Fischer: Vetternwirtschaft

Fischer, der auch Geschäftsführer der Main-Kinzig-CDU ist, ist seinerseits „stinksauer“, seit er den Namen Boris Kreuter auf Platz 15 der SPD-Liste entdeckte. Der Filmemacher und Regisseur macht seit 2012 in Zusammenarbeit mit Kindern und Jugendlichen ehrenamtlich das Stadtparlamentsfernsehen in Maintal, das nun nach jüngstem Stadtverordnetenbeschluss ausgebaut werden soll. Ebenfalls beschlossen: Kreuter bekommt dafür 19 000 Euro pro Jahr. Das Parlaments-TV war von der Stadt Maintal zwar ausgeschrieben worden, Kreuter aber übriggeblieben nachdem andere Bewerber wieder absprangen.

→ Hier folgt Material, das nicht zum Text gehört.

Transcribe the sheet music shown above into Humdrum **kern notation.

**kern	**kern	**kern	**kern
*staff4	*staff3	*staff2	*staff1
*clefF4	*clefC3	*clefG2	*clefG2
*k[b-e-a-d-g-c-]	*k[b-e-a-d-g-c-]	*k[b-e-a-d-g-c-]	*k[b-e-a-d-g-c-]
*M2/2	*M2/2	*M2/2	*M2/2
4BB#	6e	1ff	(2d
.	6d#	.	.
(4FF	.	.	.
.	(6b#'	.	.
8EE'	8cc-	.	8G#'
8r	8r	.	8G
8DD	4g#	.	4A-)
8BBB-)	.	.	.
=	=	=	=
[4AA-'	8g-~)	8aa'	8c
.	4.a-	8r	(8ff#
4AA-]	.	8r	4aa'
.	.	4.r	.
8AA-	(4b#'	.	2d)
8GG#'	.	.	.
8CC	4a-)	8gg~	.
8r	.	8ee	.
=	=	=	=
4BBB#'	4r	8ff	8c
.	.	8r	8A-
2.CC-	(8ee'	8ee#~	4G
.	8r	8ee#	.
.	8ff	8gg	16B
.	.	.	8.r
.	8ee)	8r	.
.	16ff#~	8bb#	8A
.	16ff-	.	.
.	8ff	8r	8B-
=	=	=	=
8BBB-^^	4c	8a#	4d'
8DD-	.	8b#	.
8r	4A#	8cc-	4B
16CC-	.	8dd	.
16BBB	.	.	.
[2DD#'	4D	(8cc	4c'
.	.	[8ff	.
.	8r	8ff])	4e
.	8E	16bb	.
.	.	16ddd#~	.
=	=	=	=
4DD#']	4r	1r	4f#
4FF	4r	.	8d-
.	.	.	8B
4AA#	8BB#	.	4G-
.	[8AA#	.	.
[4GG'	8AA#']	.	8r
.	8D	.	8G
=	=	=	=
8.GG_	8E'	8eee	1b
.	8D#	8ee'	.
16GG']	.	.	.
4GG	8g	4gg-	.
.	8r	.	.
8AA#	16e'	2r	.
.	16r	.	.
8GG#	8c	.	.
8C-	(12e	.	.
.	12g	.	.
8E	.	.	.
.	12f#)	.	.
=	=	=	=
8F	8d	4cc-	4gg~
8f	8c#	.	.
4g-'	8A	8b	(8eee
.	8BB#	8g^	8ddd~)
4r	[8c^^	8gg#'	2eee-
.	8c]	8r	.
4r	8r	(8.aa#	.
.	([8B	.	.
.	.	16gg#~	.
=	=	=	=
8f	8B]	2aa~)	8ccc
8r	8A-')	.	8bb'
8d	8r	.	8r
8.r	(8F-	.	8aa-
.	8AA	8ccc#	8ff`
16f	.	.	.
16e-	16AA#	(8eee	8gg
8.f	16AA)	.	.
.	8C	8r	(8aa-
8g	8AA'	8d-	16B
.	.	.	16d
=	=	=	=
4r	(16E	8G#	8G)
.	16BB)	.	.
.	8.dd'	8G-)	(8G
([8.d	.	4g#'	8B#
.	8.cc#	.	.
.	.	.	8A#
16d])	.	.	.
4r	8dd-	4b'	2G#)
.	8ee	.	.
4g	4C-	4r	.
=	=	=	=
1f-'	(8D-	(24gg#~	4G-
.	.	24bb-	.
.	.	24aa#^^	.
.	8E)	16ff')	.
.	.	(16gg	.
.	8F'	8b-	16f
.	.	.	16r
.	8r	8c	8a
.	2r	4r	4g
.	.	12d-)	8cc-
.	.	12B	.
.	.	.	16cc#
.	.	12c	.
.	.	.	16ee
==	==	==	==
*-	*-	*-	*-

Fischer sieht darin „Vetternwirtschaft“. „Nichts gegen Boris Kreuter, jeder kann kandidieren, aber die SPD hat das gewusst und verschwiegen, um den Beschluss für die Förderung noch in der Stadtparlamentsitzung im Dezember unbedingt durchzudrücken. Die haben uns verschaukelt.“ Zweifelhaft ist für den CDU-Fraktionschef außerdem, dass jemand über ein Gremium berichtet, dem er möglicherweise bald selbst angehört.

Kreuter bleibt gelassen: „Ich muss ja erst einmal gewählt werden. Das eine schließt das andere ja nicht aus. Sollte ich in das Stadtparlament kommen, werde ich das TV natürlich abgeben“, erklärt er. „Man soll nicht mit Steinen schmeißen, wenn man im Glashaus sitzt und keine Themen hat“, kontert Maier in Richtung Fischer. Allen sei das bekannt gewesen.

Mit Blick auf Stückenschneider auf der CDU-Liste räumt Fischer ein, dass „man natürlich den Eindruck haben kann, er habe das Hemd gewechselt“. Und dass einige ein Problem damit hätten. Stückenschneider, der einst schon für Freien Maintaler aktiv war, bestätigt, sich kritisch über „einige Stadtverordnete“ geäußert zu haben. Und: „Ich würde Frau Böttcher wieder unterstützen. Sie war für mich die geeignetere Kandidatin. Man muss unterscheiden zwischen dem Hauptamt der Bürgermeisterin und dem Ehrenamt der Stadtverordneten. Es ist doch egal welche Partei hinter einem Namen steht.“ Er werde auch nicht in die CDU eintreten, obwohl er auf ihrer Liste stehe.